= TASK GOAL =
Each record should be reproduced exactly.

= DATA FOR THE TASK =
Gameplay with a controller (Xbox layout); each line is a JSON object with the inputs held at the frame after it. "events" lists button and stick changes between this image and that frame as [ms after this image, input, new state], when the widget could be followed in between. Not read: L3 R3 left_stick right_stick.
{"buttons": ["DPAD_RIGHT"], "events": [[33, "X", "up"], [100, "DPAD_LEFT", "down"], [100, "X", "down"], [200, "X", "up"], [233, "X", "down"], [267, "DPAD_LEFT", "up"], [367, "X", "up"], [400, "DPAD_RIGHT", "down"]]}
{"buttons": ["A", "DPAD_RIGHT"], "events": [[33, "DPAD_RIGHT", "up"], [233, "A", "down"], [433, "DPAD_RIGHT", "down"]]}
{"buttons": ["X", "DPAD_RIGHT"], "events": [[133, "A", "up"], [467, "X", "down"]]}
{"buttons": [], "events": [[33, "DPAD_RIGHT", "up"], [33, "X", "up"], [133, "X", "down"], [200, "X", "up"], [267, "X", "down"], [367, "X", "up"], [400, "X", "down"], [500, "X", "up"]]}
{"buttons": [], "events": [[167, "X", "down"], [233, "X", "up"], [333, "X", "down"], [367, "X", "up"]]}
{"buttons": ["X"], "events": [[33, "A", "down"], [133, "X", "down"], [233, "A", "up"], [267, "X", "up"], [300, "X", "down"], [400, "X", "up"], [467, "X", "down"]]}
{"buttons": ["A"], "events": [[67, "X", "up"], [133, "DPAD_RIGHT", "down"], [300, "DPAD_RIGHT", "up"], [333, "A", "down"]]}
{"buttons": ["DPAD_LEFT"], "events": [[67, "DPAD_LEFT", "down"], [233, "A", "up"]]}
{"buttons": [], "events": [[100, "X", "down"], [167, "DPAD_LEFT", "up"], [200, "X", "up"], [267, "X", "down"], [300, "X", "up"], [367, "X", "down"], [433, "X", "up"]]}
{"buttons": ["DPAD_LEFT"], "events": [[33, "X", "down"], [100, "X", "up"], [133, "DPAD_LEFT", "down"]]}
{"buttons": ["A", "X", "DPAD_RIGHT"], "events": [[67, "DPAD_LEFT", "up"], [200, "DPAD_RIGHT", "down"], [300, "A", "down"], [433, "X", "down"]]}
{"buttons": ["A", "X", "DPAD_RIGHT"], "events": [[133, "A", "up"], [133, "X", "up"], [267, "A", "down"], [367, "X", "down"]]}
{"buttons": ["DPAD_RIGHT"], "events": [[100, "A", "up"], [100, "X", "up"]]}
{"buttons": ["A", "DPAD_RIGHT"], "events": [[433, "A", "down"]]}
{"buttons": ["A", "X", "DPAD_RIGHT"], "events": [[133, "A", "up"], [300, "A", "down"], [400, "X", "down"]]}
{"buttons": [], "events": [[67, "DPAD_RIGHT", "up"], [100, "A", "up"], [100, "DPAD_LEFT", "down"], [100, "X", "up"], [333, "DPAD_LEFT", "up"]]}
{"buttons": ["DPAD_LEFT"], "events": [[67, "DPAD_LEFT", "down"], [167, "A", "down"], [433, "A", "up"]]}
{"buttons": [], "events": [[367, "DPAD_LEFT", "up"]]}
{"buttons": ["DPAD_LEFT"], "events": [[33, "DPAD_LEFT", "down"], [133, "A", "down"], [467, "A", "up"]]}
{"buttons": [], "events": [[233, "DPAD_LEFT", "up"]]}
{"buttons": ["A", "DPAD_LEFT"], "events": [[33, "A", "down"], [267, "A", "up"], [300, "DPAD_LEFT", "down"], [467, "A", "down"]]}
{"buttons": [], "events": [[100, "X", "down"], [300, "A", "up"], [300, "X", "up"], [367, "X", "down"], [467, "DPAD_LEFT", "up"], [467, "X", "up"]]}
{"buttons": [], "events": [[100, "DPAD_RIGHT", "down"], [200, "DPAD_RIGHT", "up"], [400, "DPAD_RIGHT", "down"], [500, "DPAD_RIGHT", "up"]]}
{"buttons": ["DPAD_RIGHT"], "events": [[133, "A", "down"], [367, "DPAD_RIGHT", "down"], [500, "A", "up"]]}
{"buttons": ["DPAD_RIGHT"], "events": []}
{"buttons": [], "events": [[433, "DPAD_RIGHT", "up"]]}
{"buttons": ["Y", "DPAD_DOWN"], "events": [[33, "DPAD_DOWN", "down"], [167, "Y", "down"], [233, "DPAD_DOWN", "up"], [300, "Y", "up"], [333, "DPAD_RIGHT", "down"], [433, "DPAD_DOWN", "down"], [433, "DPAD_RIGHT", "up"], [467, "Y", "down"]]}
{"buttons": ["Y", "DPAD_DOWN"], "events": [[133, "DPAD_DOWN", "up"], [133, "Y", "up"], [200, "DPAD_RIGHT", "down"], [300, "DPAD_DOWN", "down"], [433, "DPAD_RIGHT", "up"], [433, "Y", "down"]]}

= FINAL ANSWER =
Gameplay with a controller (Xbox layout); each line is a JSON object with the inputs held at the frame after it. "events" lists button and stick changes between this image and that frame as [ms after this image, input, new state], when the widget could be followed in between. Not read: L3 R3 left_stick right_stick.
{"buttons": ["DPAD_RIGHT"], "events": [[33, "X", "up"], [100, "DPAD_LEFT", "down"], [100, "X", "down"], [200, "X", "up"], [233, "X", "down"], [267, "DPAD_LEFT", "up"], [367, "X", "up"], [400, "DPAD_RIGHT", "down"]]}
{"buttons": ["A", "DPAD_RIGHT"], "events": [[33, "DPAD_RIGHT", "up"], [233, "A", "down"], [433, "DPAD_RIGHT", "down"]]}
{"buttons": ["X", "DPAD_RIGHT"], "events": [[133, "A", "up"], [467, "X", "down"]]}
{"buttons": [], "events": [[33, "DPAD_RIGHT", "up"], [33, "X", "up"], [133, "X", "down"], [200, "X", "up"], [267, "X", "down"], [367, "X", "up"], [400, "X", "down"], [500, "X", "up"]]}
{"buttons": [], "events": [[167, "X", "down"], [233, "X", "up"], [333, "X", "down"], [367, "X", "up"]]}
{"buttons": ["X"], "events": [[33, "A", "down"], [133, "X", "down"], [233, "A", "up"], [267, "X", "up"], [300, "X", "down"], [400, "X", "up"], [467, "X", "down"]]}
{"buttons": ["A"], "events": [[67, "X", "up"], [133, "DPAD_RIGHT", "down"], [300, "DPAD_RIGHT", "up"], [333, "A", "down"]]}
{"buttons": ["DPAD_LEFT"], "events": [[67, "DPAD_LEFT", "down"], [233, "A", "up"]]}
{"buttons": [], "events": [[100, "X", "down"], [167, "DPAD_LEFT", "up"], [200, "X", "up"], [267, "X", "down"], [300, "X", "up"], [367, "X", "down"], [433, "X", "up"]]}
{"buttons": ["DPAD_LEFT"], "events": [[33, "X", "down"], [100, "X", "up"], [133, "DPAD_LEFT", "down"]]}
{"buttons": ["A", "X", "DPAD_RIGHT"], "events": [[67, "DPAD_LEFT", "up"], [200, "DPAD_RIGHT", "down"], [300, "A", "down"], [433, "X", "down"]]}
{"buttons": ["A", "X", "DPAD_RIGHT"], "events": [[133, "A", "up"], [133, "X", "up"], [267, "A", "down"], [367, "X", "down"]]}
{"buttons": ["DPAD_RIGHT"], "events": [[100, "A", "up"], [100, "X", "up"]]}
{"buttons": ["A", "DPAD_RIGHT"], "events": [[433, "A", "down"]]}
{"buttons": ["A", "X", "DPAD_RIGHT"], "events": [[133, "A", "up"], [300, "A", "down"], [400, "X", "down"]]}
{"buttons": [], "events": [[67, "DPAD_RIGHT", "up"], [100, "A", "up"], [100, "DPAD_LEFT", "down"], [100, "X", "up"], [333, "DPAD_LEFT", "up"]]}
{"buttons": ["DPAD_LEFT"], "events": [[67, "DPAD_LEFT", "down"], [167, "A", "down"], [433, "A", "up"]]}
{"buttons": [], "events": [[367, "DPAD_LEFT", "up"]]}
{"buttons": ["DPAD_LEFT"], "events": [[33, "DPAD_LEFT", "down"], [133, "A", "down"], [467, "A", "up"]]}
{"buttons": [], "events": [[233, "DPAD_LEFT", "up"]]}
{"buttons": ["A", "DPAD_LEFT"], "events": [[33, "A", "down"], [267, "A", "up"], [300, "DPAD_LEFT", "down"], [467, "A", "down"]]}
{"buttons": [], "events": [[100, "X", "down"], [300, "A", "up"], [300, "X", "up"], [367, "X", "down"], [467, "DPAD_LEFT", "up"], [467, "X", "up"]]}
{"buttons": [], "events": [[100, "DPAD_RIGHT", "down"], [200, "DPAD_RIGHT", "up"], [400, "DPAD_RIGHT", "down"], [500, "DPAD_RIGHT", "up"]]}
{"buttons": ["DPAD_RIGHT"], "events": [[133, "A", "down"], [367, "DPAD_RIGHT", "down"], [500, "A", "up"]]}
{"buttons": ["DPAD_RIGHT"], "events": []}
{"buttons": [], "events": [[433, "DPAD_RIGHT", "up"]]}
{"buttons": ["Y", "DPAD_DOWN"], "events": [[33, "DPAD_DOWN", "down"], [167, "Y", "down"], [233, "DPAD_DOWN", "up"], [300, "Y", "up"], [333, "DPAD_RIGHT", "down"], [433, "DPAD_DOWN", "down"], [433, "DPAD_RIGHT", "up"], [467, "Y", "down"]]}
{"buttons": ["Y", "DPAD_DOWN"], "events": [[133, "DPAD_DOWN", "up"], [133, "Y", "up"], [200, "DPAD_RIGHT", "down"], [300, "DPAD_DOWN", "down"], [433, "DPAD_RIGHT", "up"], [433, "Y", "down"]]}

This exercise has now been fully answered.